-- Stored data --
■ ■ ■ ■

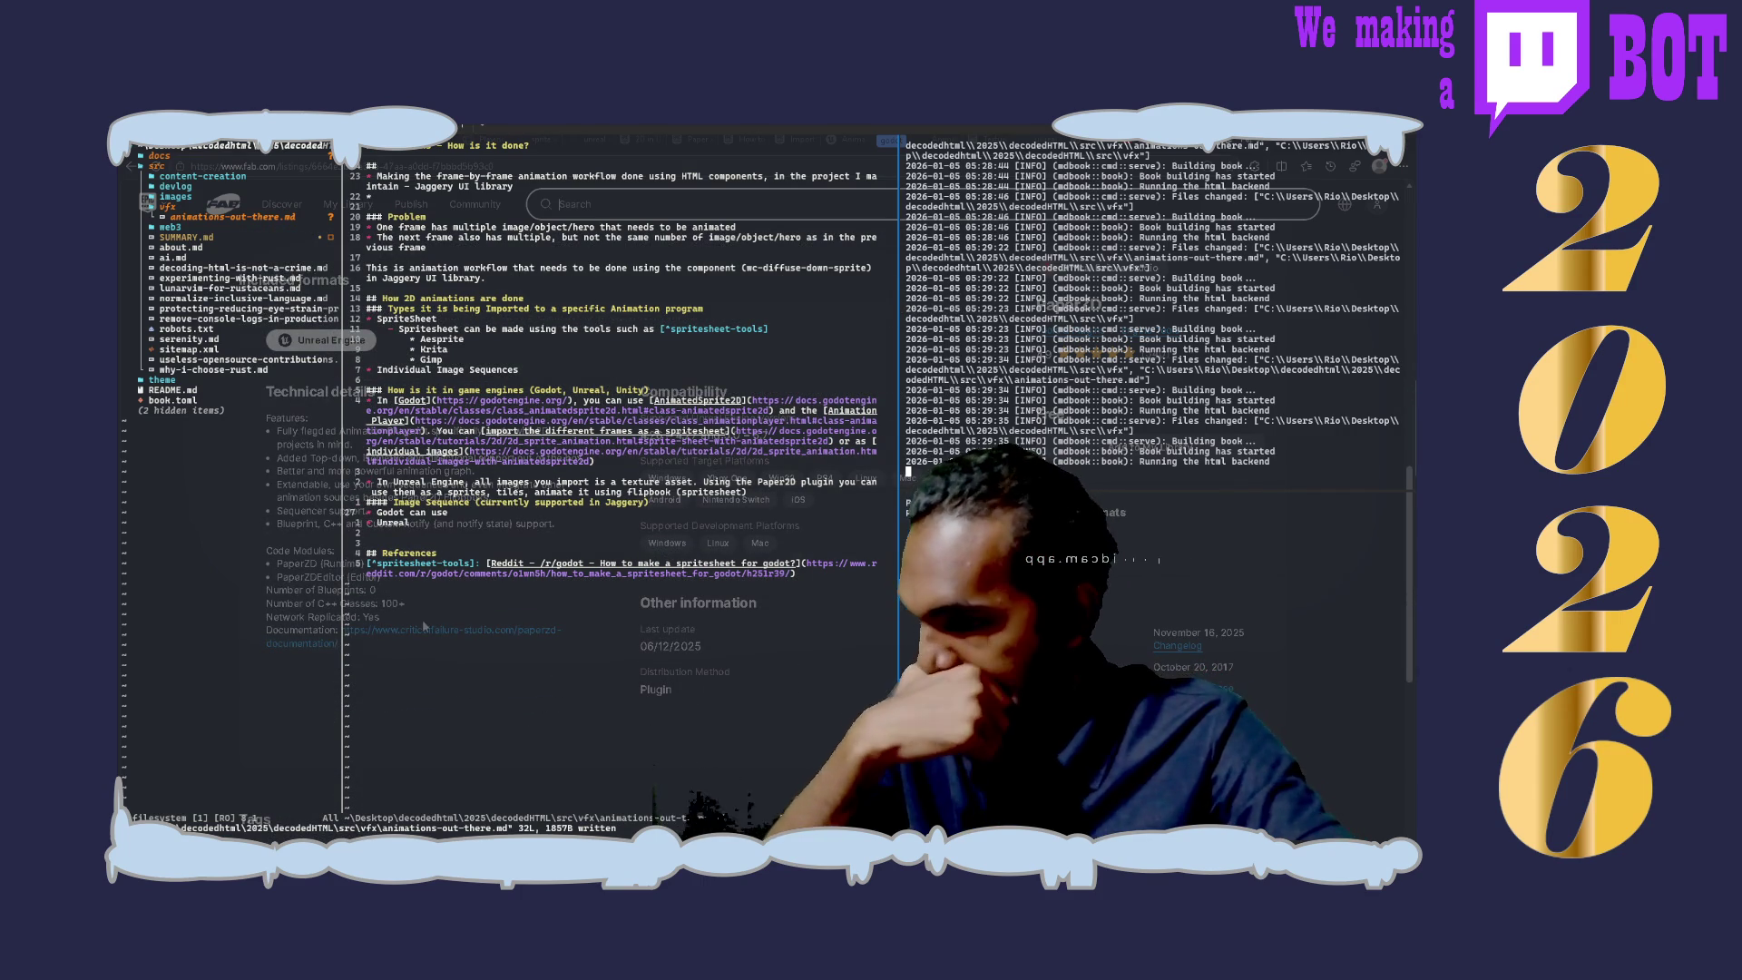
Step: Split a new PowerShell prompt below the mdbook serve output
{"action": "key", "text": "alt+shift+minus"}
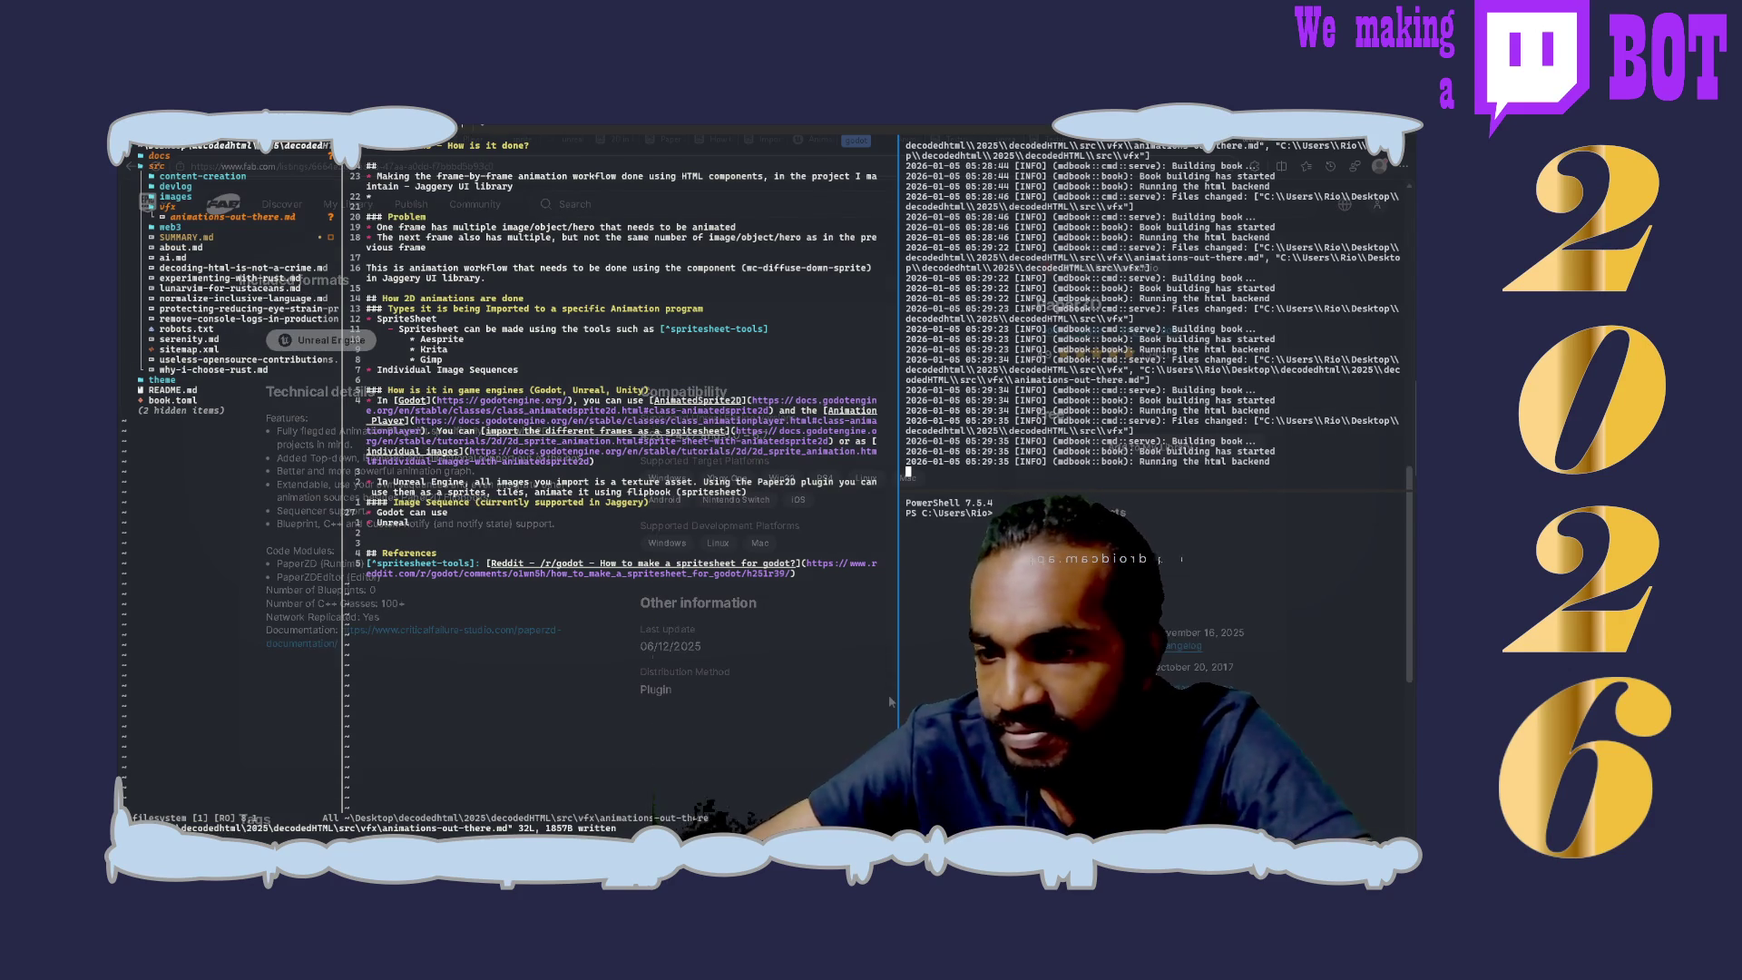
{"action": "scroll", "coordinate": [890, 700], "scroll_direction": "down", "scroll_amount": 2}
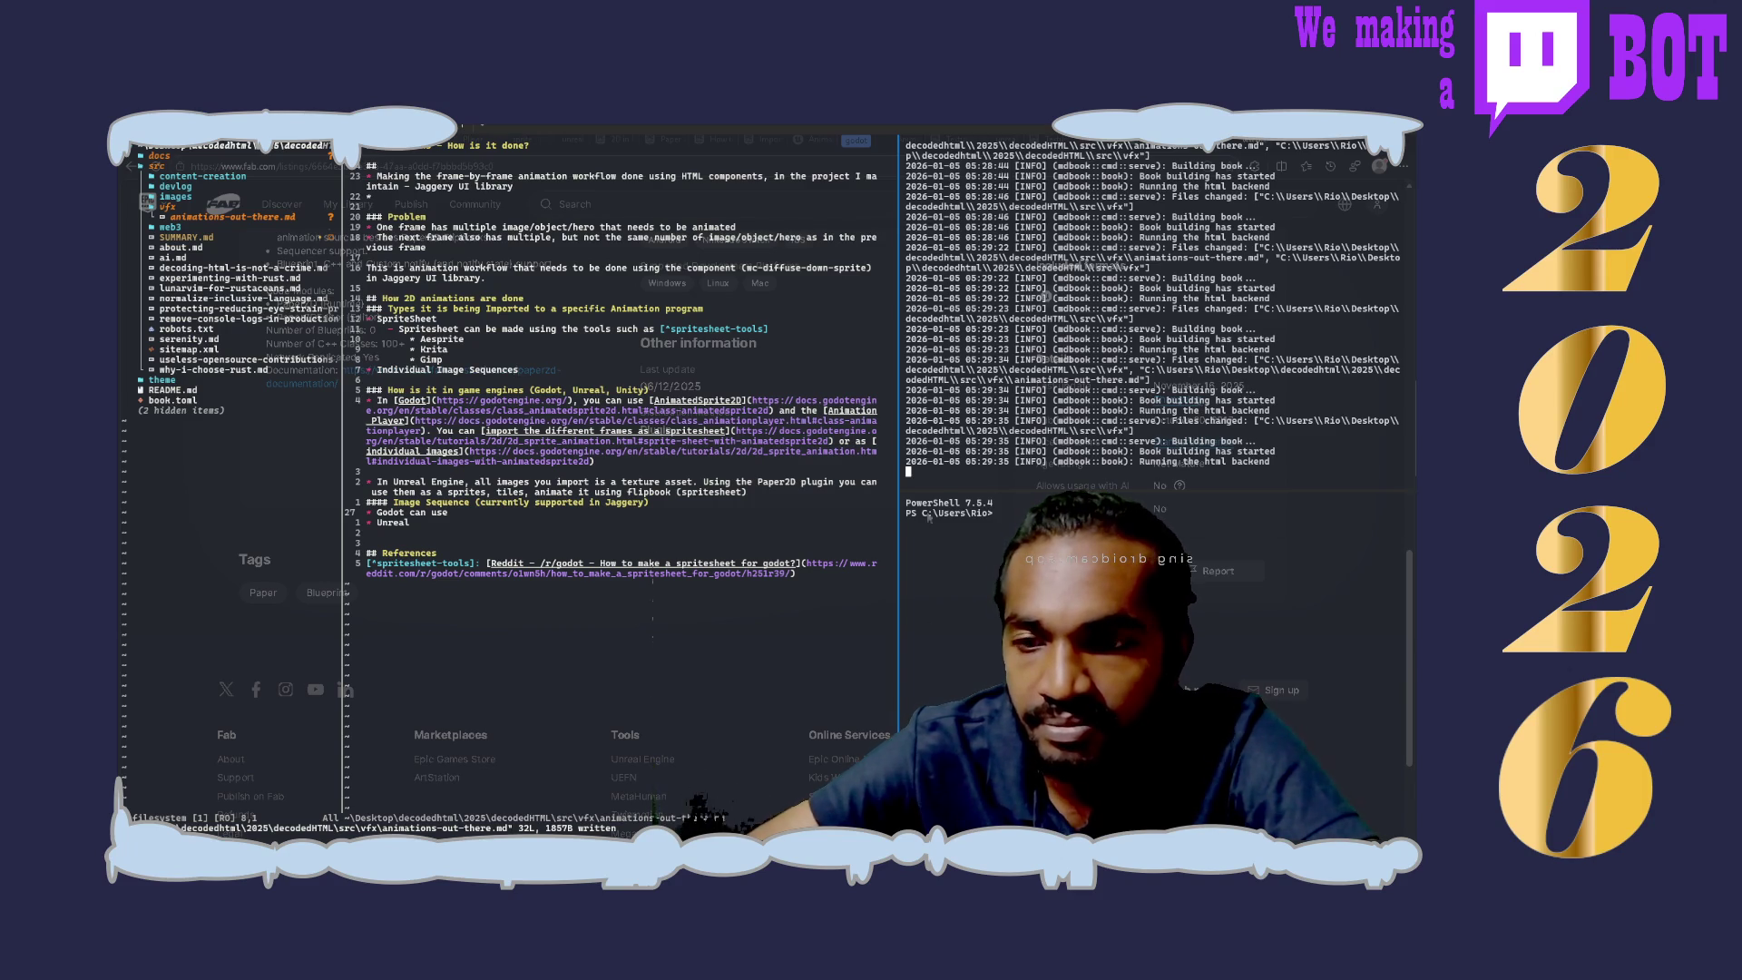
{"action": "scroll", "coordinate": [920, 523], "scroll_direction": "up", "scroll_amount": 3}
{"action": "scroll", "coordinate": [920, 523], "scroll_direction": "up", "scroll_amount": 3}
{"action": "scroll", "coordinate": [920, 524], "scroll_direction": "up", "scroll_amount": 2}
{"action": "scroll", "coordinate": [920, 523], "scroll_direction": "up", "scroll_amount": 3}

■ ■ ■ ■

-- Work instructions --
Write out the records above exactly. Pictures do not belong in the copy.

-- Solution --
Step: Split a new PowerShell prompt below the mdbook serve output
{"action": "key", "text": "alt+shift+minus"}
{"action": "scroll", "coordinate": [890, 700], "scroll_direction": "down", "scroll_amount": 2}
{"action": "scroll", "coordinate": [920, 523], "scroll_direction": "up", "scroll_amount": 3}
{"action": "scroll", "coordinate": [920, 523], "scroll_direction": "up", "scroll_amount": 3}
{"action": "scroll", "coordinate": [920, 524], "scroll_direction": "up", "scroll_amount": 2}
{"action": "scroll", "coordinate": [920, 523], "scroll_direction": "up", "scroll_amount": 3}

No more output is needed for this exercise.